Glow — damn simple private PaaS
My biggest issue with current offerings such as Kubernetes is value/complexity ratio. All of these pods, kubelets, groups, tons of error-prone configuration, dozens of daemons and yet it doesn’t solve any of the most basic things I care about:
- Transparent service discovery
2. Dynamic reconfiguration
3. Log aggregation
4. Basic monitoring
In my view a bare-bones PaaS that is useful, goes like this:
- An application is described by a simple YAML, stored in a central config repository:
- name which is the name of YAML file
- provided services as a list of ports (TCP/UDP)
- required services as a list of application:port — >local port entries
- image name and version in the artifact repository
- optional list of tags to classify the application
- optional config file location, the PaaS will update it atomically in real-time
2. An instance of application gets all of required services mapped to a distinct ports on loopback interface. A config file “magically” appears on the hardcoded path. Developer box, dev cluster, staging cluster, production cluster — all environments look the same to the app instance.

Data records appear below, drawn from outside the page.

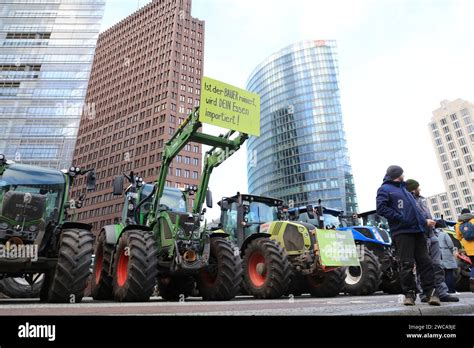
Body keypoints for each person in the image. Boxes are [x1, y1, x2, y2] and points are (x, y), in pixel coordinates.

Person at [376, 165, 440, 306]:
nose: (404, 176)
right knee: (406, 264)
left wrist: (424, 222)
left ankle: (431, 293)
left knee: (426, 262)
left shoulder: (405, 189)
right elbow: (381, 208)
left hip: (418, 231)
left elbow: (415, 212)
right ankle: (409, 294)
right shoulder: (385, 189)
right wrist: (401, 218)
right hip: (402, 232)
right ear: (398, 174)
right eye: (402, 174)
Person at [405, 179, 459, 302]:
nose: (420, 189)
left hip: (431, 235)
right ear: (414, 188)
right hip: (421, 237)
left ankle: (441, 292)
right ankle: (425, 294)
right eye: (418, 187)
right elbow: (412, 218)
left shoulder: (421, 200)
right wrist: (425, 223)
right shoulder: (409, 201)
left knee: (438, 265)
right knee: (423, 267)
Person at [436, 220, 459, 294]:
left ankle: (443, 290)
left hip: (436, 255)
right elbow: (450, 244)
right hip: (446, 254)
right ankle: (451, 290)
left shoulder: (433, 233)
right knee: (449, 273)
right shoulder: (444, 233)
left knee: (442, 274)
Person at [455, 208, 474, 292]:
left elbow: (458, 237)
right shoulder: (473, 220)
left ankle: (472, 280)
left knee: (473, 265)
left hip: (469, 250)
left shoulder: (458, 224)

Packaged as a container or not, started under debugger or not etc. it behaves the same.
3. The port mapped on loopback are listened by a smart proxy that balances traffic, handles (partial) outages of target application, service discovery, and retries with fallback policy.
4. Application instance logs to stdout or stderr, it gets forwarded to wherever appropriate.
5. Apps in the cluster are identified by name of the image + version of the image + # of instance.
6. External systems are exposed to the cluster apps just like another app and proxies work the same.
7. Exposing apps to the world is done again with a list of a simple YAMLs stored in a centralized config repository.
8. Since all communication goes through smart proxies, they accumulate metrics on all network events — connects/disconnects/traffic/request timings (for HTTP and other well-known protocols).
9. Deployment is simple process — there is a YAML for each app instance that is stored in the central configuration:
- application name
- cluster node to run at
- instance id, positive number (optional)
Stopping an app is simply deleting a file (or moving elsewhere).
This takes just enough of opinionated convention and leaves a bit flexibility to get the following:
- High developer productivity — works on your box the same as in the cloud.
2. Free of most configuration headaches — network dependencies. Yet you may still keep buisness confug in a single coherent place.
3. Reliability and network connectivity issues, log aggregation and monitoring is handled by infrastructure.
What is not covered:
- Auto distribution of app instances across cluster. I’ve never seen it work w/o extensive tweaking. Therefore it is best left to a script tailored to your infrastructure.
2. scaling, because.
Now the interesting part — is it too hard to implement? Maybe without intricate cluster managers and layers upon layers of abstraction, each with a unique configuration dance.